— Start Reading passage —

The weekly YouGov/Sunday Times poll is up here. Topline voting intention figures are a very normal CON 33%, LAB 37%, LDEM 8%, UKIP 14%. The rest of the poll dealt with Europe, Coulson and Iraq.

Dealing with Europe first, by 40% to 14% people thought Cameron was right to oppose Juncker, 46% of people said don’t know. On the other hand, 36% of people said it has probably damaged Britain’s ability to negotiate in Europe, 7% say it has probably helped. Note the fieldwork was done before the summit.

On Coulson YouGov asked how seriously people took Cameron’s error in appointing Coulson. 34% said it was a very serious error, 36% a fairly serious error, but no worse than many others made by politicians, 21% not seriously at all. Looking at the crossbreaks though is a salient reminder of why things like this don’t really make much difference to voting intentions – people see them through the prism of their pre-existing political views. 59% of Labour voters saw the appointment of Coulson as a very serious error, only 6% dismissed it as not being serious. 48% of Tory voters dismissed it as nothing serious, only 9% thought it was a very serious error. On the wider issues around phone hacking, by 53% to 33% people think the thorough investigation was worthwhile and 69% think the CPS was right to attempt the prosecution of Rebekah Brooks and let the jury decide, despite her ultimate acquittal. People are pretty evenly split over whether the investigations and prosecutions will make journalists behave better in the future – 44% think they will, 47% think they won’t.

— End Reading passage —

#### Direction A:
Reproduce the records lines starting at the one containing "pink trapezoid at" and ending at the one containing "brown cross: rotated 12 degrees clockwise", omitting the pictures.
#### Direction B:
Write the next part of the poll commentary, picking up after its final sentence.
The records that follow are unrelated to the poll commentary.

— Start Records to process —

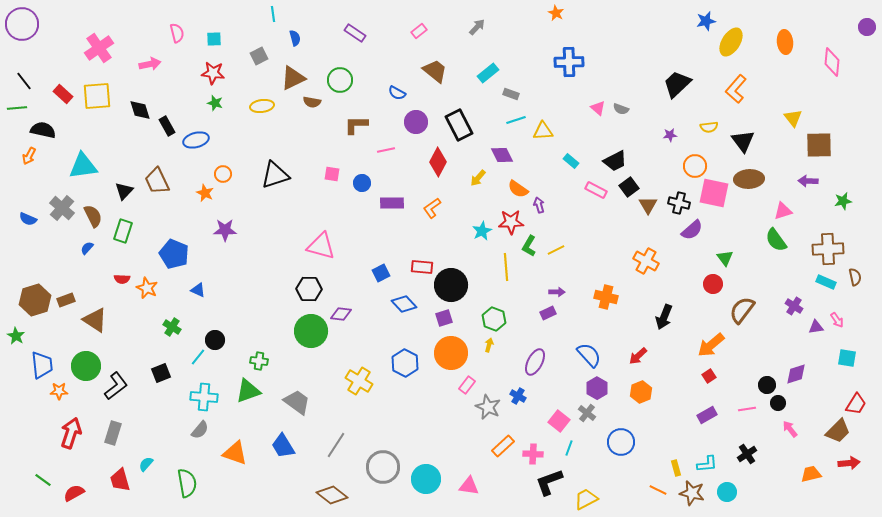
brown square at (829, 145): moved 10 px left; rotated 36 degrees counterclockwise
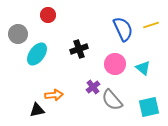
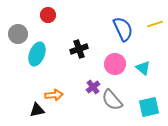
yellow line: moved 4 px right, 1 px up
cyan ellipse: rotated 15 degrees counterclockwise
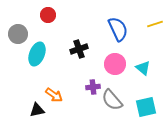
blue semicircle: moved 5 px left
purple cross: rotated 32 degrees clockwise
orange arrow: rotated 42 degrees clockwise
cyan square: moved 3 px left
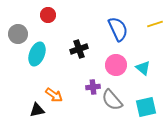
pink circle: moved 1 px right, 1 px down
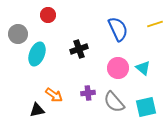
pink circle: moved 2 px right, 3 px down
purple cross: moved 5 px left, 6 px down
gray semicircle: moved 2 px right, 2 px down
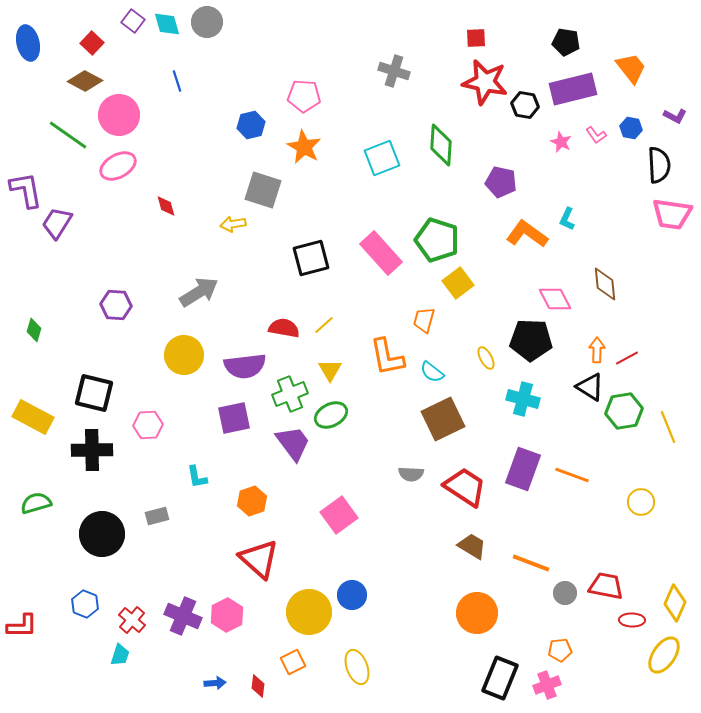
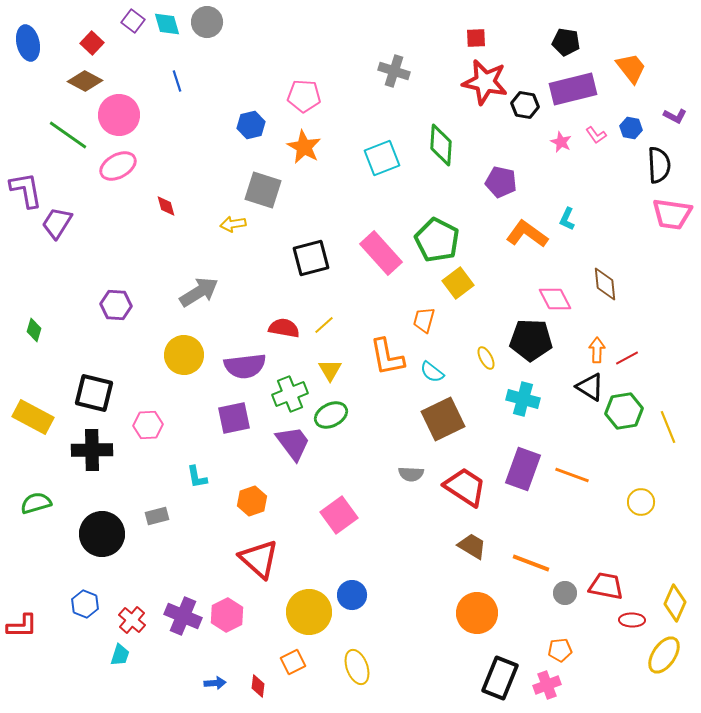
green pentagon at (437, 240): rotated 9 degrees clockwise
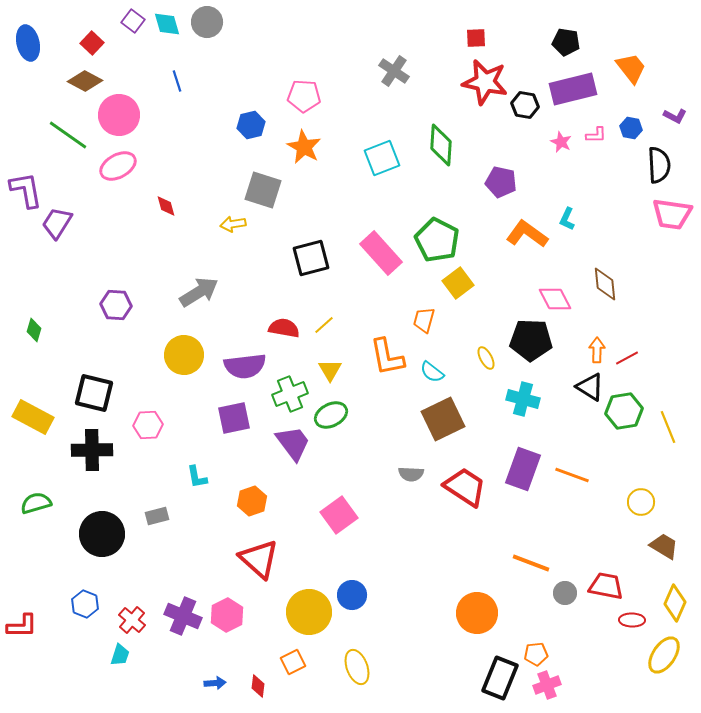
gray cross at (394, 71): rotated 16 degrees clockwise
pink L-shape at (596, 135): rotated 55 degrees counterclockwise
brown trapezoid at (472, 546): moved 192 px right
orange pentagon at (560, 650): moved 24 px left, 4 px down
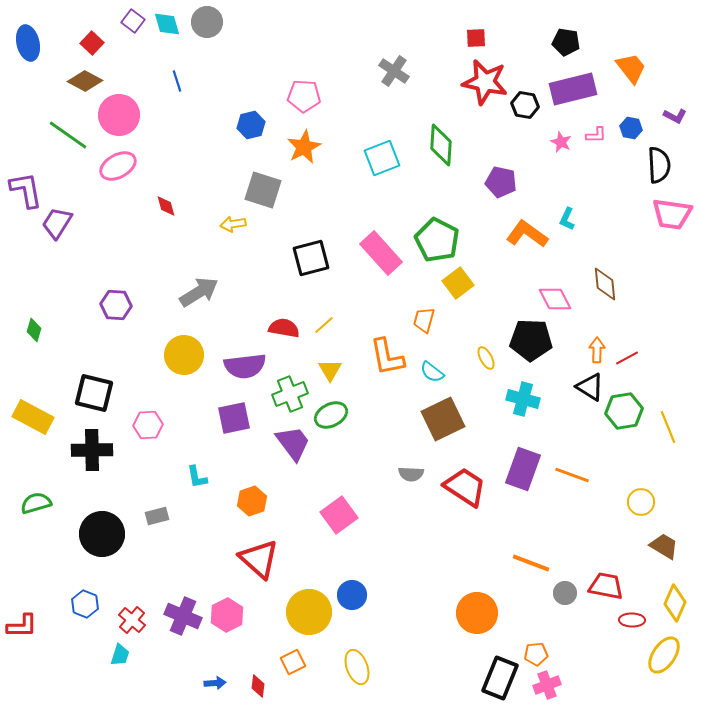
orange star at (304, 147): rotated 16 degrees clockwise
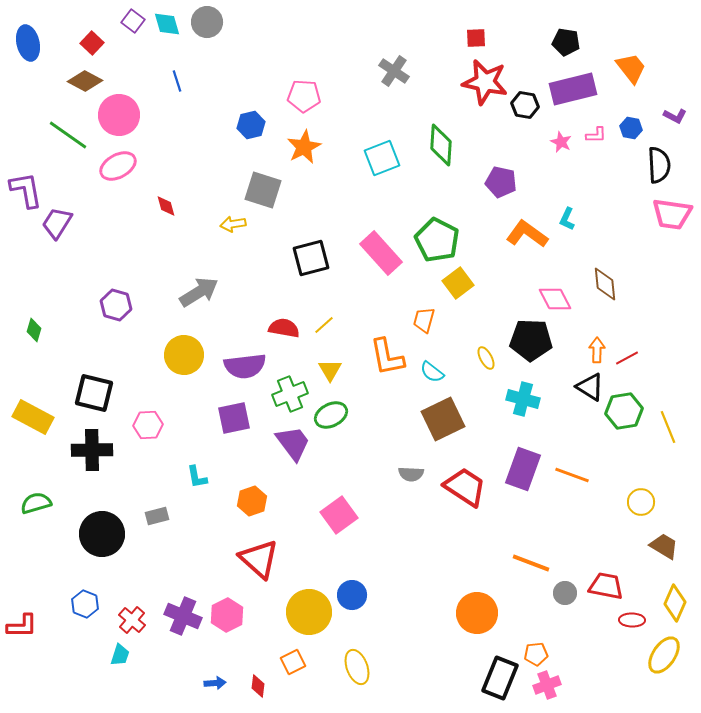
purple hexagon at (116, 305): rotated 12 degrees clockwise
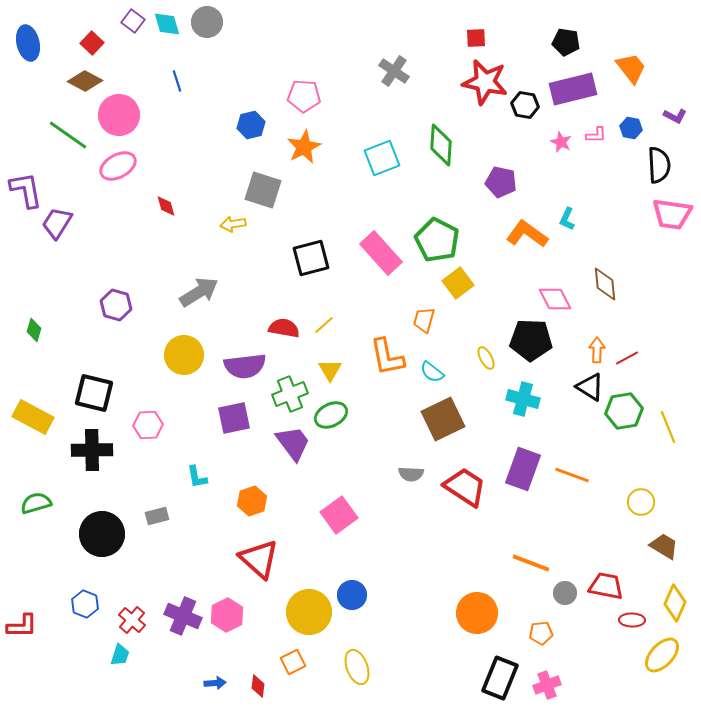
orange pentagon at (536, 654): moved 5 px right, 21 px up
yellow ellipse at (664, 655): moved 2 px left; rotated 9 degrees clockwise
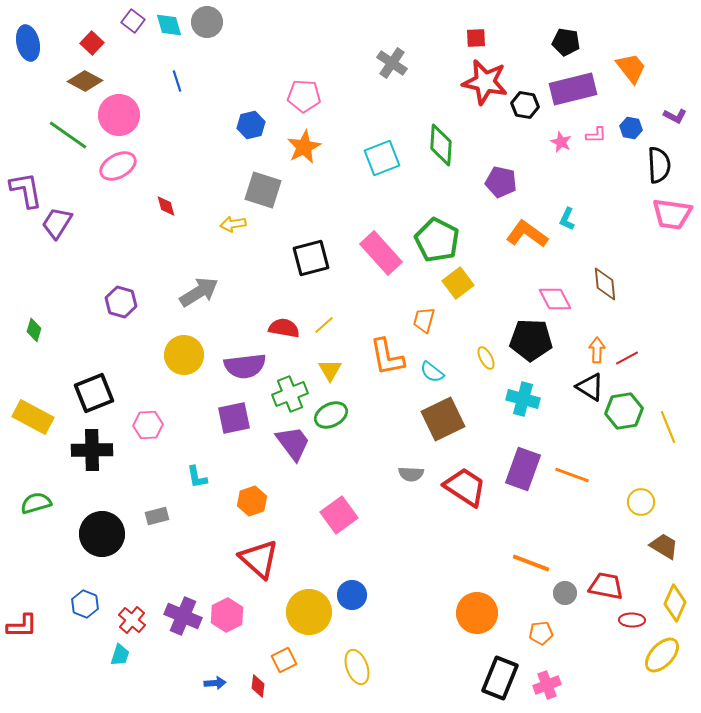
cyan diamond at (167, 24): moved 2 px right, 1 px down
gray cross at (394, 71): moved 2 px left, 8 px up
purple hexagon at (116, 305): moved 5 px right, 3 px up
black square at (94, 393): rotated 36 degrees counterclockwise
orange square at (293, 662): moved 9 px left, 2 px up
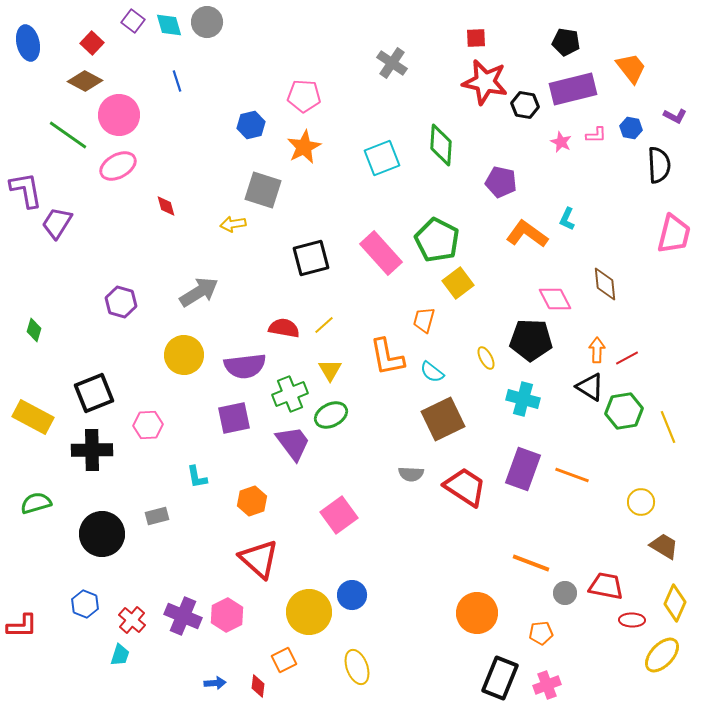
pink trapezoid at (672, 214): moved 2 px right, 20 px down; rotated 84 degrees counterclockwise
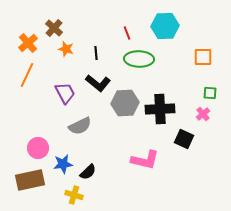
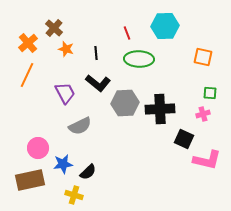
orange square: rotated 12 degrees clockwise
pink cross: rotated 24 degrees clockwise
pink L-shape: moved 62 px right
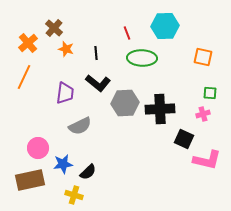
green ellipse: moved 3 px right, 1 px up
orange line: moved 3 px left, 2 px down
purple trapezoid: rotated 35 degrees clockwise
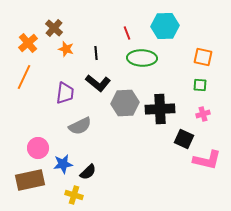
green square: moved 10 px left, 8 px up
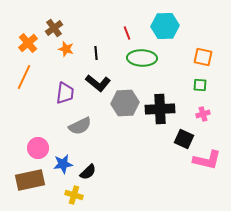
brown cross: rotated 12 degrees clockwise
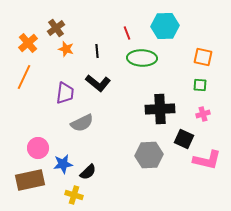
brown cross: moved 2 px right
black line: moved 1 px right, 2 px up
gray hexagon: moved 24 px right, 52 px down
gray semicircle: moved 2 px right, 3 px up
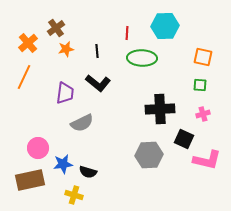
red line: rotated 24 degrees clockwise
orange star: rotated 28 degrees counterclockwise
black semicircle: rotated 60 degrees clockwise
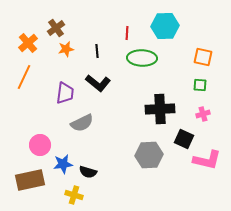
pink circle: moved 2 px right, 3 px up
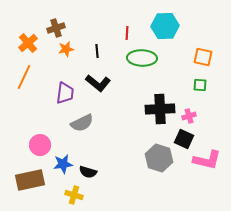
brown cross: rotated 18 degrees clockwise
pink cross: moved 14 px left, 2 px down
gray hexagon: moved 10 px right, 3 px down; rotated 20 degrees clockwise
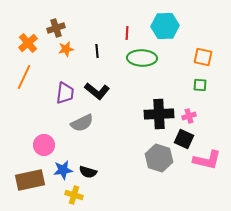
black L-shape: moved 1 px left, 8 px down
black cross: moved 1 px left, 5 px down
pink circle: moved 4 px right
blue star: moved 6 px down
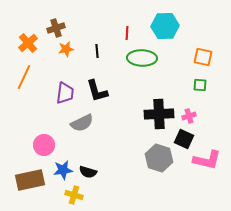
black L-shape: rotated 35 degrees clockwise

— End Records to process —

#### Exercise output A:
pink trapezoid at (672, 214): moved 2 px right, 20 px down; rotated 84 degrees counterclockwise
orange square: rotated 12 degrees clockwise
pink cross: rotated 24 degrees clockwise
pink L-shape: moved 62 px right
green ellipse: moved 3 px right, 1 px up
orange line: moved 3 px left, 2 px down
purple trapezoid: rotated 35 degrees clockwise
green square: moved 10 px left, 8 px up
brown cross: rotated 12 degrees clockwise

#### Exercise output B:
Turning to Iraq, public opinion remains extremely negative towards Britain’s role in the Iraq war and its consequences. 59% think Britain and the USA were wrong to take military action against Iraq, 62% think it has increased the risk of terrorist attack against Britain, 48% think it’s made the world less safe and 40% think it has made the ordinary lives of Iraqis worse. 67% of people think that British “jihadists” going to Syria or Iraq to fight do pose a risk when they return to Britain, 17% think the risk has been exaggerated. 63% think Muslim community leaders in Britain should do more to prevent it, 61% think social media sites should do more to remove jihadists recruiting material.

There was also a Survation poll in the Mail on Sunday with fieldwork conducted on Friday (tabs here). Topline figures there were CON 27%(nc), LAB 36%(+4), LDEM 7%(-2), UKIP 22%(-1). The rest of the poll dealt mostly with Juncker, and again opinions are split largely along existing party lines – so 38% saw Cameron’s opposition to Juncker as a sign of strength, 36% as a sign of weakness… but 75% of Tories thought it was a sign of strength, 57% of Labour voters thought it was a sign of weakness.

140 Responses to “YouGov/Sunday Times – CON 33, LAB 37, LD 8, UKIP 14”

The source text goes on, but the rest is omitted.